══ DATA TO PROCESS

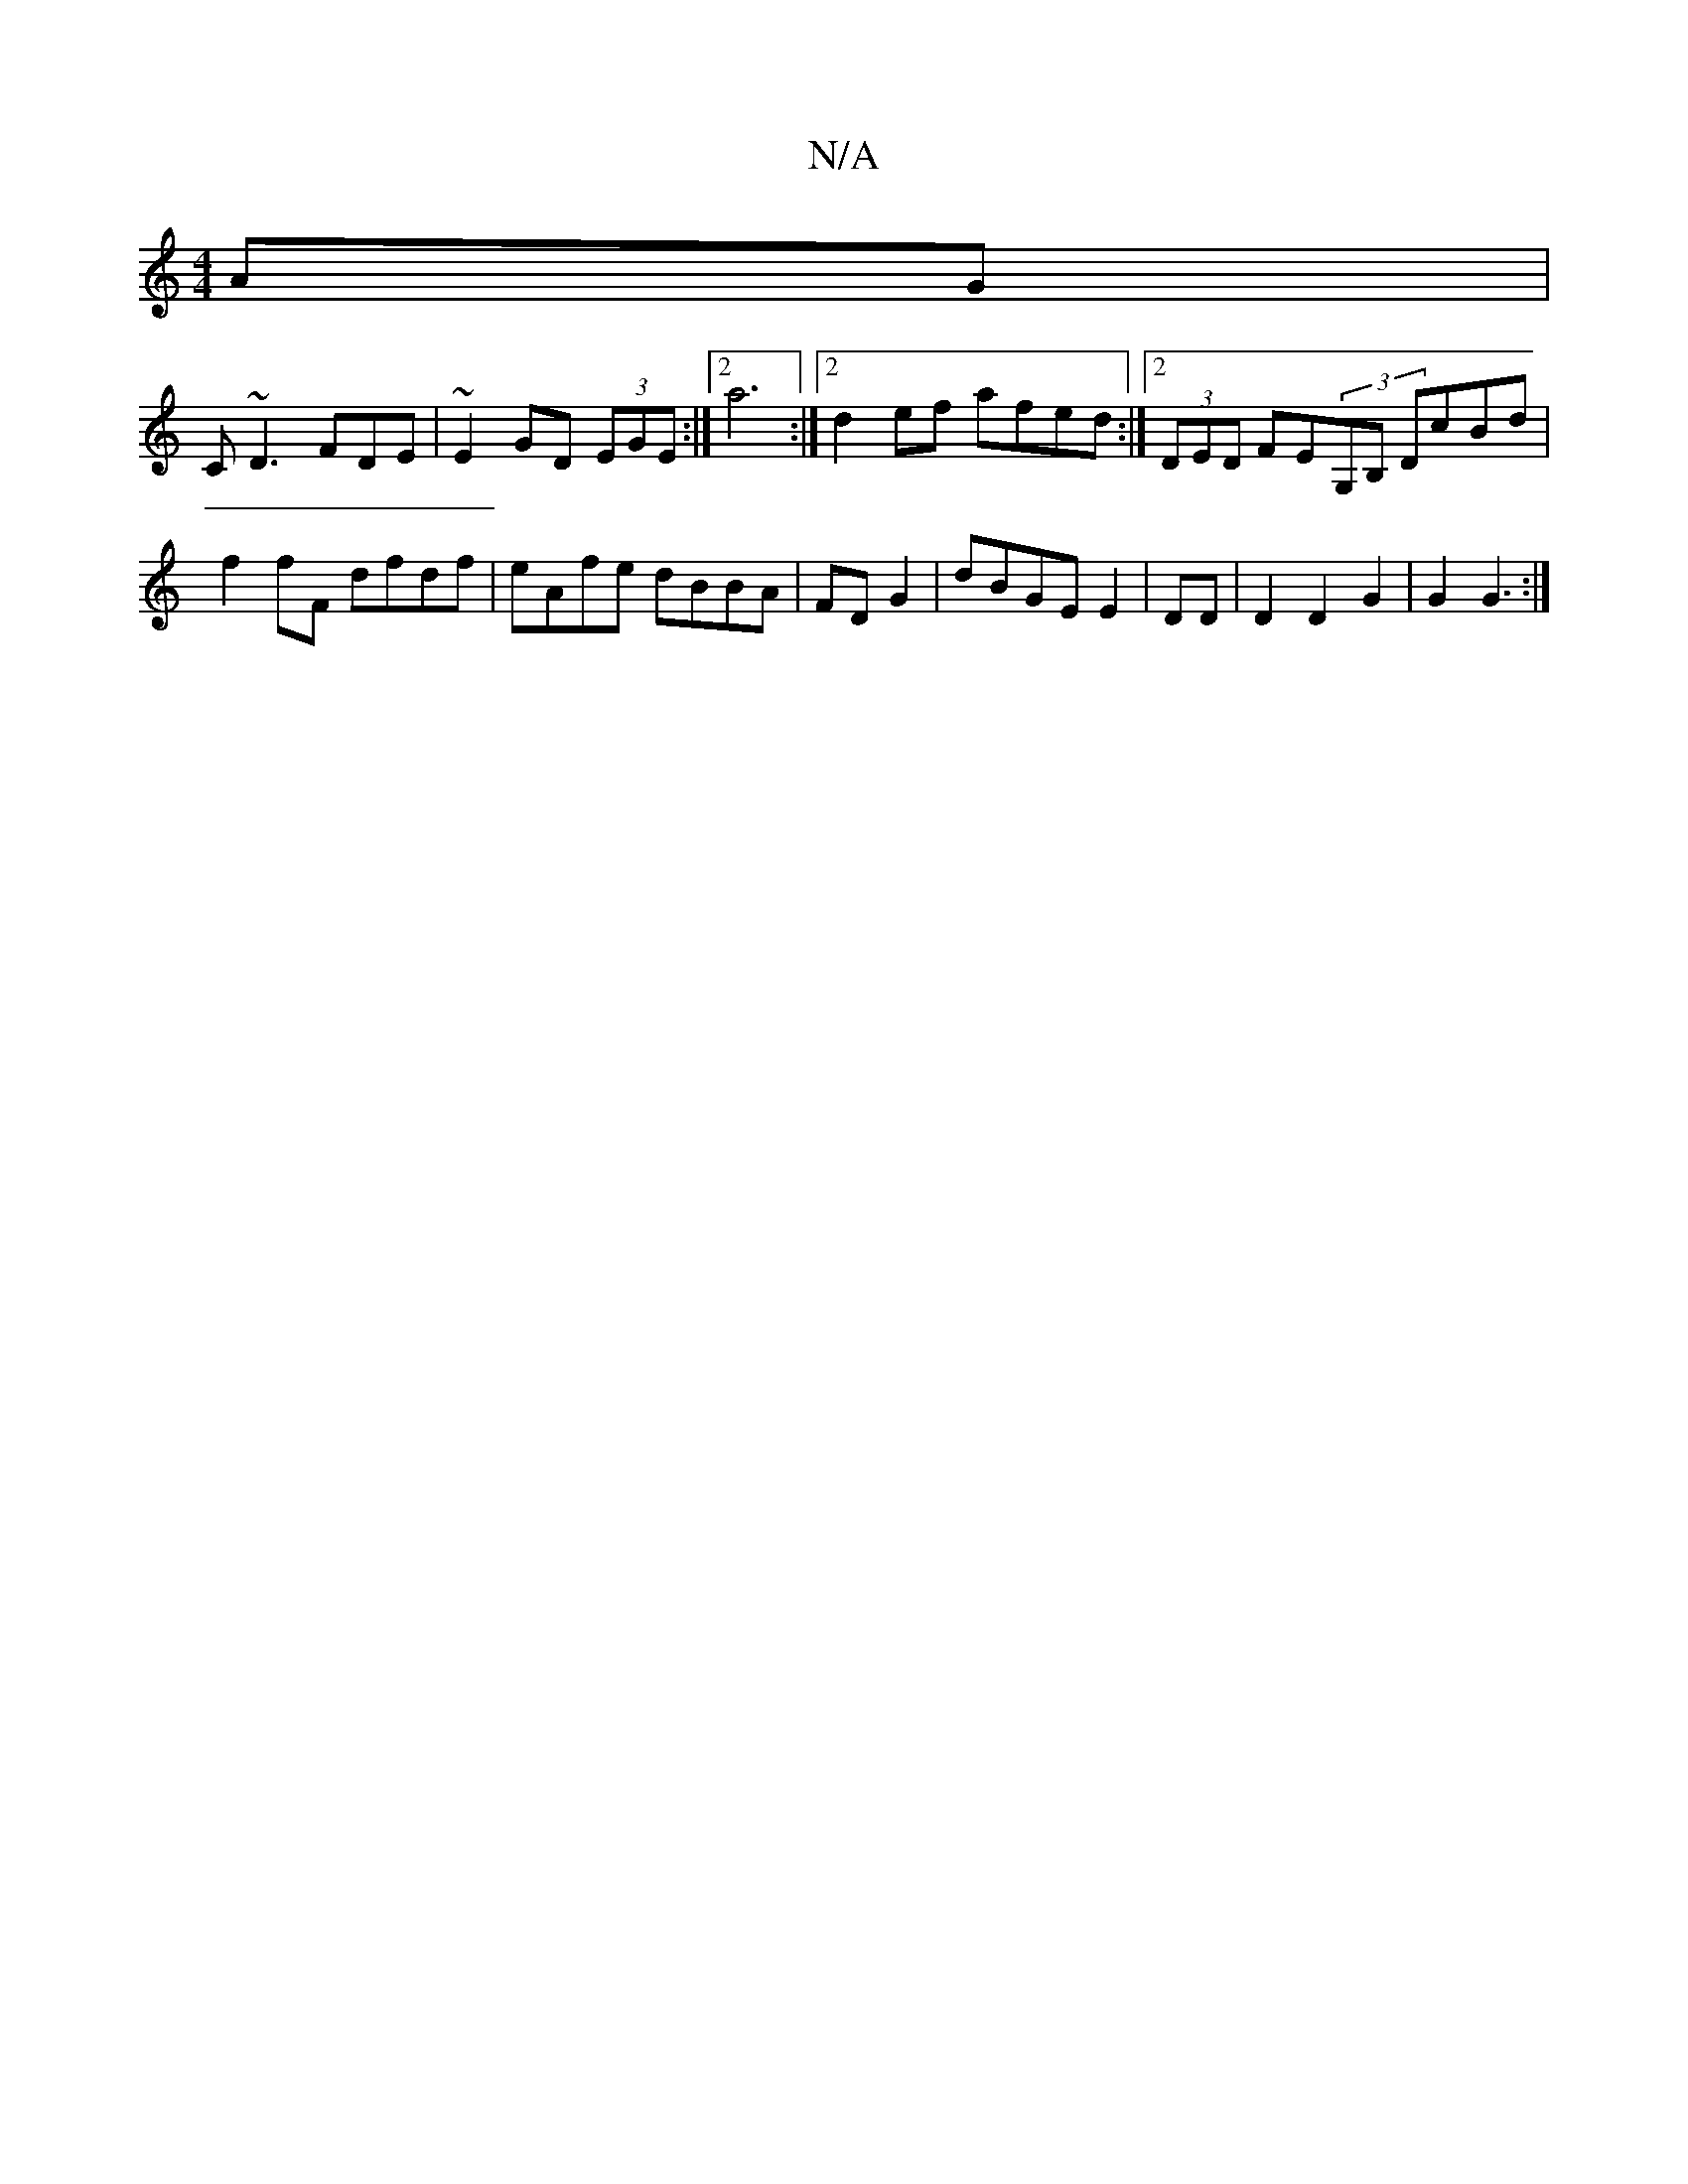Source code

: X:1
T:N/A
M:4/4
R:N/A
K:Cmajor
AG|
C~D3FDE|~E2GD (3EGE:|2 a6:|2 d2ef afed:|2 (3DED FE(3G,B, DcBd|f2fF dfdf|eAfe dBBA|FD G2|dBGE E2 |DD|D2D2G2|G2G3:|

fgag ecdB|cA dd fdGB||

eddf dBcB|AABG BDFG:|2 AGFD CCEE|DCFD EECE|FEGG BGGf|ecde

════

▶ _EXERCISE OBJECTIVE_: Each record should be copied exactly, and each image left out.

▶ _RESPONSE_:
Source code

: X:1
T:N/A
M:4/4
R:N/A
K:Cmajor
AG|
C~D3FDE|~E2GD (3EGE:|2 a6:|2 d2ef afed:|2 (3DED FE(3G,B, DcBd|f2fF dfdf|eAfe dBBA|FD G2|dBGE E2 |DD|D2D2G2|G2G3:|

fgag ecdB|cA dd fdGB||

eddf dBcB|AABG BDFG:|2 AGFD CCEE|DCFD EECE|FEGG BGGf|ecde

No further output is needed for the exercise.